Data in this exercise
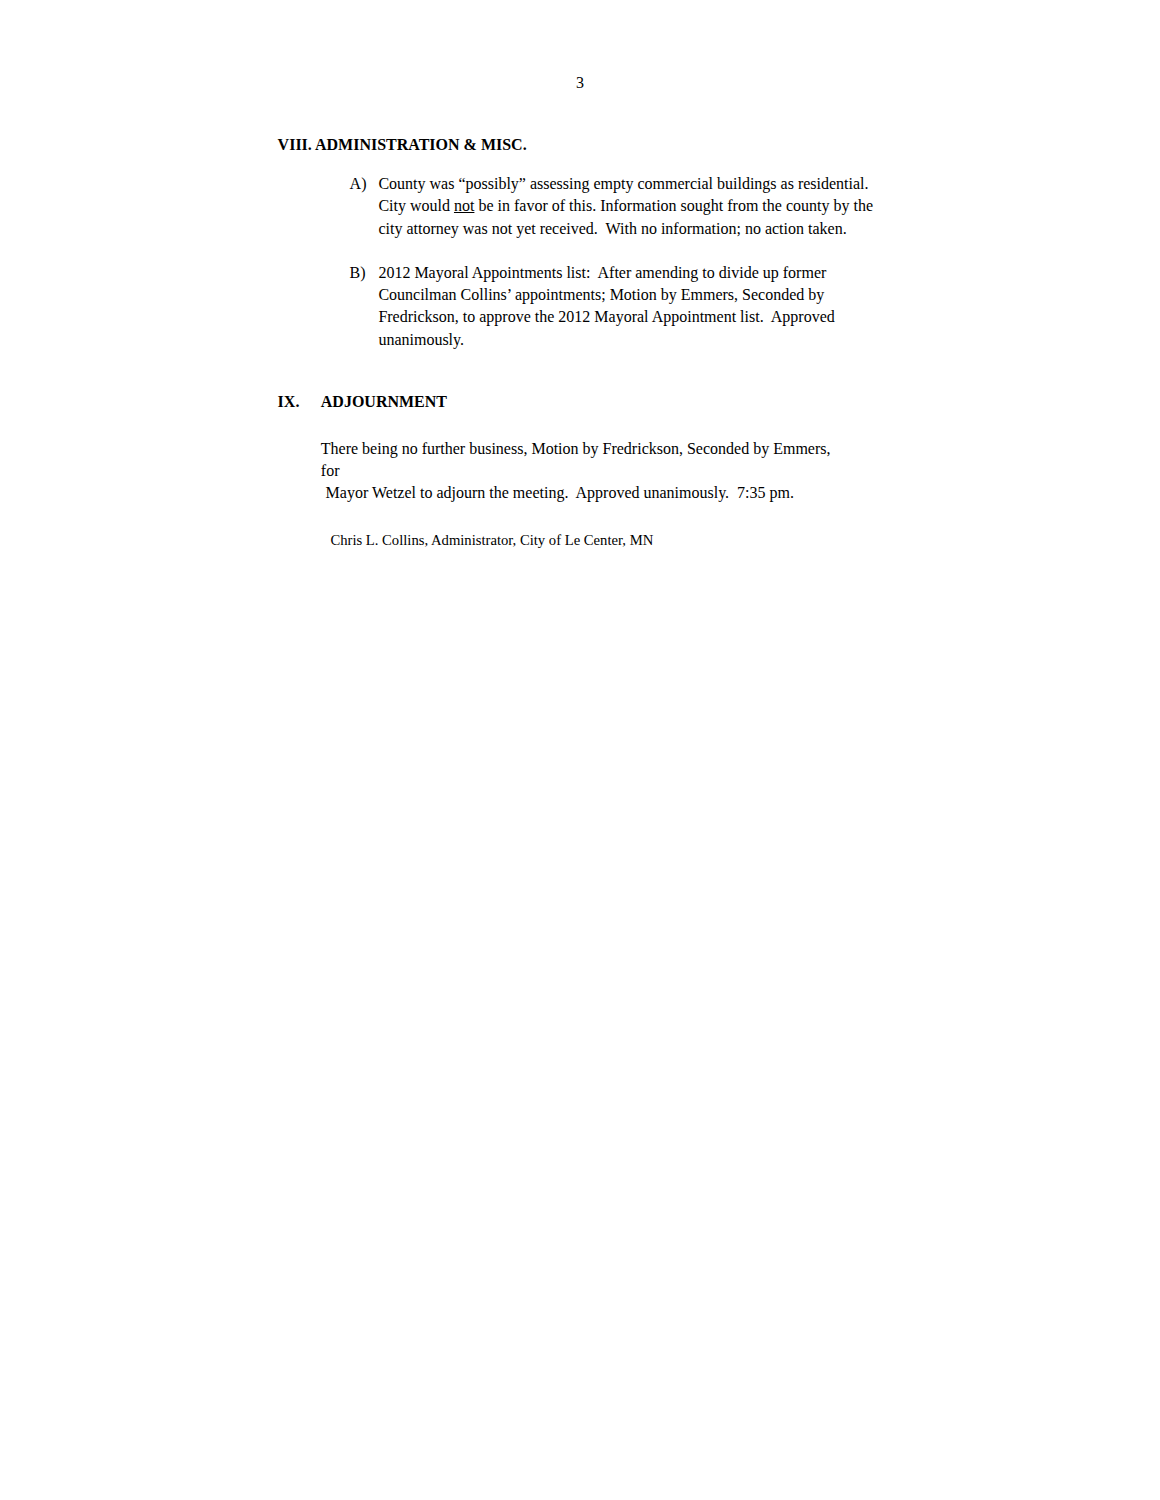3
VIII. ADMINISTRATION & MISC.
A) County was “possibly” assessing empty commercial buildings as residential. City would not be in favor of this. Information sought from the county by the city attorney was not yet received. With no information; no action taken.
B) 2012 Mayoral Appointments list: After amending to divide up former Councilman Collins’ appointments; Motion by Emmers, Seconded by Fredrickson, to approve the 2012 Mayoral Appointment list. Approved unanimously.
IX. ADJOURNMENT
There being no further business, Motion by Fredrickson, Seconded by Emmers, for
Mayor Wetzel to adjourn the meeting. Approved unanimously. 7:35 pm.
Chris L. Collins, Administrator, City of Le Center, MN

Your goal
The lines running from the beginning of the listing above through the line that holds "A) County was" are to be duplicated exactly, both ends kept, pictures omitted.

Problem solution
3
VIII. ADMINISTRATION & MISC.
A) County was “possibly” assessing empty commercial buildings as residential. City would not be in favor of this. Information sought from the county by the city attorney was not yet received. With no information; no action taken.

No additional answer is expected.